→ WHAT YOU SHOULD DO: Look at each line below and count those with the word "around"; the answer is that number only.

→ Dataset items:
* * * * * * * * *
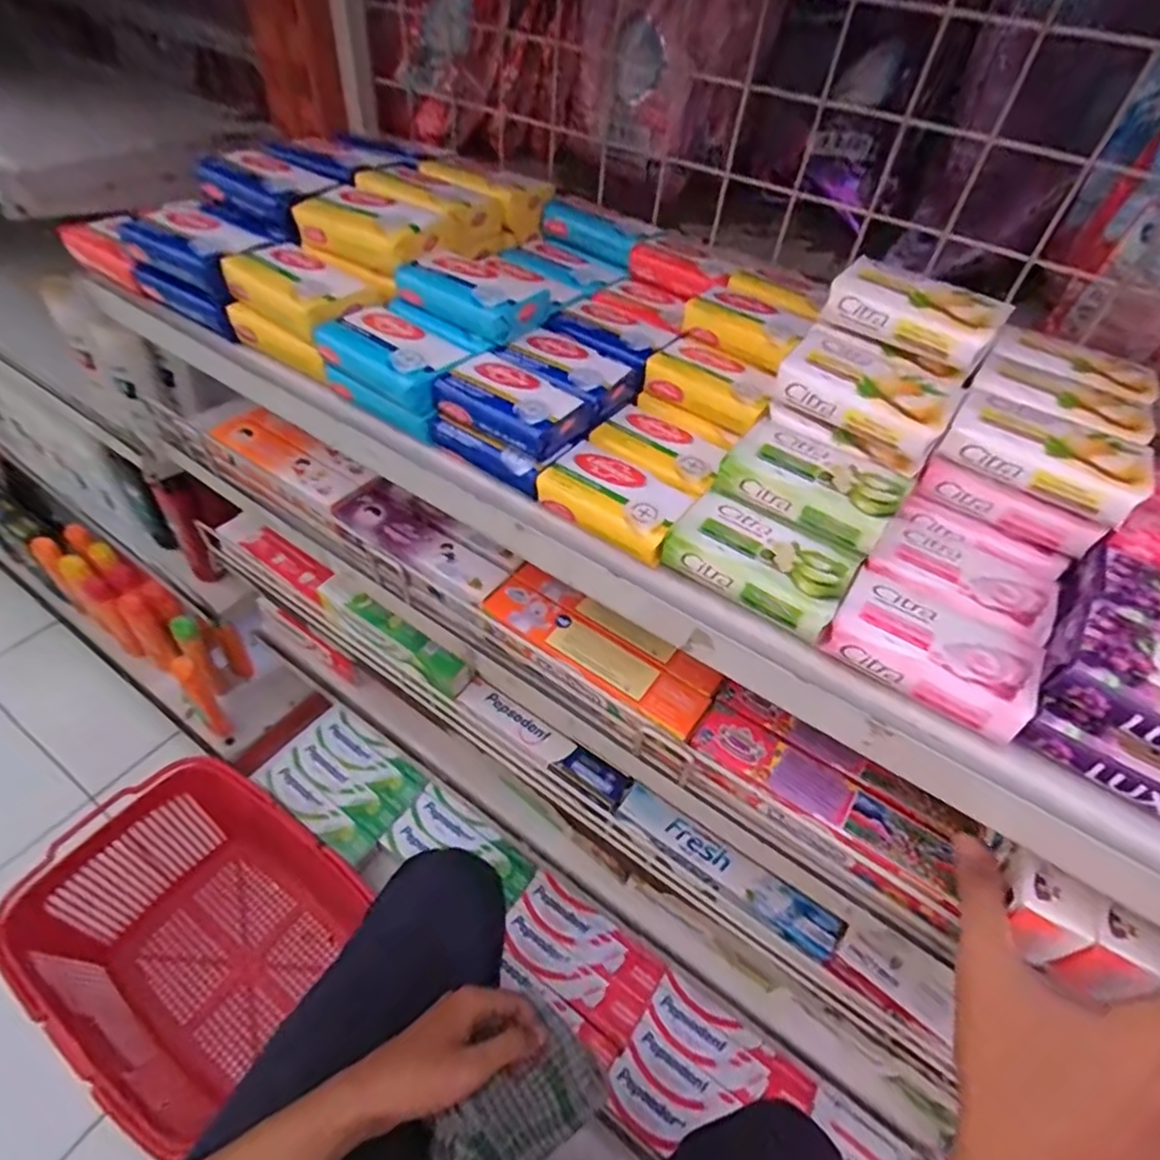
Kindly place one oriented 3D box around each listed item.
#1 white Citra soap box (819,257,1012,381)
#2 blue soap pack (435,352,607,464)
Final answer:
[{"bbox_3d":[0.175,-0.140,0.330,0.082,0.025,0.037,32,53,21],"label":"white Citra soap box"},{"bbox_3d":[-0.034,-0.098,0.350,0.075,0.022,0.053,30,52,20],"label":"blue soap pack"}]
* * * * * * * * *
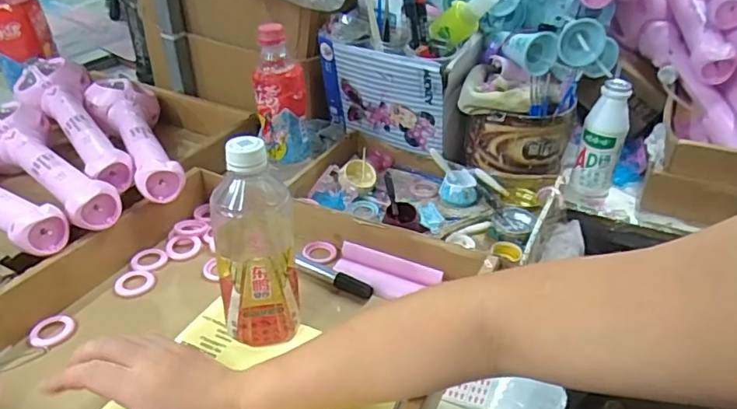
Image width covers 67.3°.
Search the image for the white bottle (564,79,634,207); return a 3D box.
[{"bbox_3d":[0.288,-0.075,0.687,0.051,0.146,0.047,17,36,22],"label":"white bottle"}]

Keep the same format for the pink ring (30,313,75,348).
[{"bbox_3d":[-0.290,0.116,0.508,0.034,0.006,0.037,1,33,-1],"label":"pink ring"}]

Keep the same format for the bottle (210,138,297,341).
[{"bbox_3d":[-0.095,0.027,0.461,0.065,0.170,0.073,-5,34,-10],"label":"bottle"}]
* * * * * * * * *
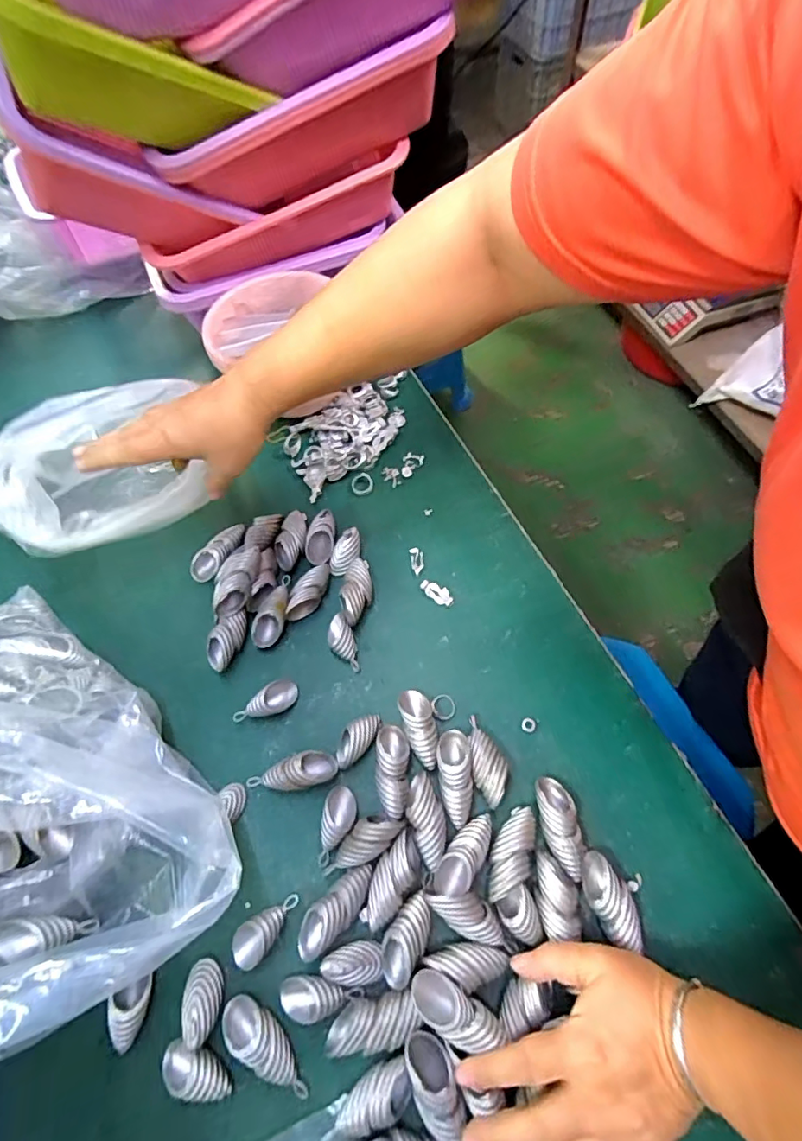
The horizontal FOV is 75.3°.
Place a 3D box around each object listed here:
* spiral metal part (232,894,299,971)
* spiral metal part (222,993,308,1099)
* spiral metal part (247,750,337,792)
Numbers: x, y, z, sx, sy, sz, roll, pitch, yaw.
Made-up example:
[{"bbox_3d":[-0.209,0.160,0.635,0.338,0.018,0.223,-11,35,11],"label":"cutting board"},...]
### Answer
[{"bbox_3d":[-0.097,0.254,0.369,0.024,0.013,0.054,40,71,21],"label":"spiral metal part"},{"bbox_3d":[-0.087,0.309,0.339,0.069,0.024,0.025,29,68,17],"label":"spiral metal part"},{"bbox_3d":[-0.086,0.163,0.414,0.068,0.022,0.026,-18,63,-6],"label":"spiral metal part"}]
* * * * * * * * *
→ RESULT FOR THIS EXERCISE: 2